The annotated edition of Mein Kampf, available for the first time since 1945, has sparked such public interest in Germany that a new edition of Adolf Hitler's propaganda book is being prepared, the institute said on Thursday. has been charged with its publication.
"It's true," the demand is huge, Simone Paulmikl, spokeswoman for the Institute of Modern History (IfZ) in Munich (southern Germany), which published this critical edition, told AFP. Those who have ordered the two-volume book should "expect some delay in receiving their copy," he added.
The IfZ had originally predicted 4.000 copies of Mein Kampf, but since the first day of its release, last Friday, "15.000 copies had been ordered from bookstores."
He was unable to say how many copies of the two-volume book, which costs €59 in total, have been sold to date.
"According to the reports that the bookstores give us, there are many historians or scientists who want to get this book for educational reasons. "But it also appeals to a wider audience of customers who are interested in politics and history in general and want to know what the Nazi dictator, who is responsible for the extermination of six million Jews, wrote," Paulmikle said.

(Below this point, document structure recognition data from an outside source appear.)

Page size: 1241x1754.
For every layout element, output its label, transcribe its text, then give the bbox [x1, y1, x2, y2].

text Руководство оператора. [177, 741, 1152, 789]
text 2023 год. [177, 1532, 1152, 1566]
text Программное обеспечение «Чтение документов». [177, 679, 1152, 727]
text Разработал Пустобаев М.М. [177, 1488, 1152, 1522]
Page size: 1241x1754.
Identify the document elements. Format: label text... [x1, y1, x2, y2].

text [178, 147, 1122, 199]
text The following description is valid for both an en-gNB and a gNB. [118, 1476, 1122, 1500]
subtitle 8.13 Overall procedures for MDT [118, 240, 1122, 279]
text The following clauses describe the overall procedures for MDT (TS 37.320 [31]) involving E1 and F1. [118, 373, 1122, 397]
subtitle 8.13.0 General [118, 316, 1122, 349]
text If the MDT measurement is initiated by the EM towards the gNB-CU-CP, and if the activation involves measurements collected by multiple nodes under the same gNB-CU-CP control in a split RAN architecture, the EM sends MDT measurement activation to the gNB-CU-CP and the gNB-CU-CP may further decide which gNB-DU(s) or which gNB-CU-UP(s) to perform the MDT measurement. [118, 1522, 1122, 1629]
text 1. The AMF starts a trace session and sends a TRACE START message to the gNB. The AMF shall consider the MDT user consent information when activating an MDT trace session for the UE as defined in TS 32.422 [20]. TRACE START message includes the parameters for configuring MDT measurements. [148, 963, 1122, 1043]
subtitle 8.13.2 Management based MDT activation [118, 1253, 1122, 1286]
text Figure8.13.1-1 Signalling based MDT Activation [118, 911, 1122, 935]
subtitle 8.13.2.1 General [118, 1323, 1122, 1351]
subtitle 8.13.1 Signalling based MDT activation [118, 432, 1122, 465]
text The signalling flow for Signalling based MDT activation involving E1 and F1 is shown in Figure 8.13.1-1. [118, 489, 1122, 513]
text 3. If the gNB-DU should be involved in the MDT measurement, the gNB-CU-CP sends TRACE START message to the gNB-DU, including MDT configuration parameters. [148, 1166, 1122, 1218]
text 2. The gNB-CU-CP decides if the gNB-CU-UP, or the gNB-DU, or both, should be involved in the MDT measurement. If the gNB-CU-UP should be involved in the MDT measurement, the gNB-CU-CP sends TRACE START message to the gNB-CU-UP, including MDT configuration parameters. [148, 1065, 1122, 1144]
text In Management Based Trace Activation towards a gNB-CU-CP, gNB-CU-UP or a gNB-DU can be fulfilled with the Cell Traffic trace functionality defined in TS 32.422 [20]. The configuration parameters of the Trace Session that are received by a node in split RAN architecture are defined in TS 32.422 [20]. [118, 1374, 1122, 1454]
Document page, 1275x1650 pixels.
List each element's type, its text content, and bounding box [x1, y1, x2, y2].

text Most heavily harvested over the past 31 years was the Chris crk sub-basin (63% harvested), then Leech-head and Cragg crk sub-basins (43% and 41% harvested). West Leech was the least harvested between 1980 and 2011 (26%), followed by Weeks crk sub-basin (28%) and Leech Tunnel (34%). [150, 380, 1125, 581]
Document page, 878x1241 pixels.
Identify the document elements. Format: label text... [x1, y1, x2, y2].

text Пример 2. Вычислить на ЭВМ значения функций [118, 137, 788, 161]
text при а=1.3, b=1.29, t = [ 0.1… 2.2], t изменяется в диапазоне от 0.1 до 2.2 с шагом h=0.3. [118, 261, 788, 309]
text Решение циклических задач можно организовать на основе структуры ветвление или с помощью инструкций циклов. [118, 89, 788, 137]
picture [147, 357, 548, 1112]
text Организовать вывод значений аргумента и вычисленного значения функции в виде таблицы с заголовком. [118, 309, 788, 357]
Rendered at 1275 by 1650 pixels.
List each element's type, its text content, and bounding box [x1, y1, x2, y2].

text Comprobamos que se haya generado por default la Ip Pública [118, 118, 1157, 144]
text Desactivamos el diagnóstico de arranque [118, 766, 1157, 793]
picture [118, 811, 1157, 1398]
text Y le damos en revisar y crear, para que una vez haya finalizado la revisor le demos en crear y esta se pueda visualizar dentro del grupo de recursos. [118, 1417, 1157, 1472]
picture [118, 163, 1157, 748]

He assured, however, that there is "no indication at all" that this increased demand could come from Third Reich nostalgics or neo-Nazis, recalling that the book comes with 3.500 historical and critical explanatory notes.
As of Jan. 8, "Mein Kampf," which Hitler wrote in 1924 and 1925 while in prison for an attempted coup, is available in Germany for the first time since the end of World War II.
Its reissue was made possible because the rights to the book, held by Bavaria since 1945, went into the public domain on January 1.
The publication of "Mein Kampf," even in an edition of nearly 2.000 pages annotated by historians, has raised reservations in Germany and elsewhere, particularly in the Jewish community.
After the end of the war, incitement to antisemitism was not prohibited in Germany but the Bavarian authorities were against any reissue.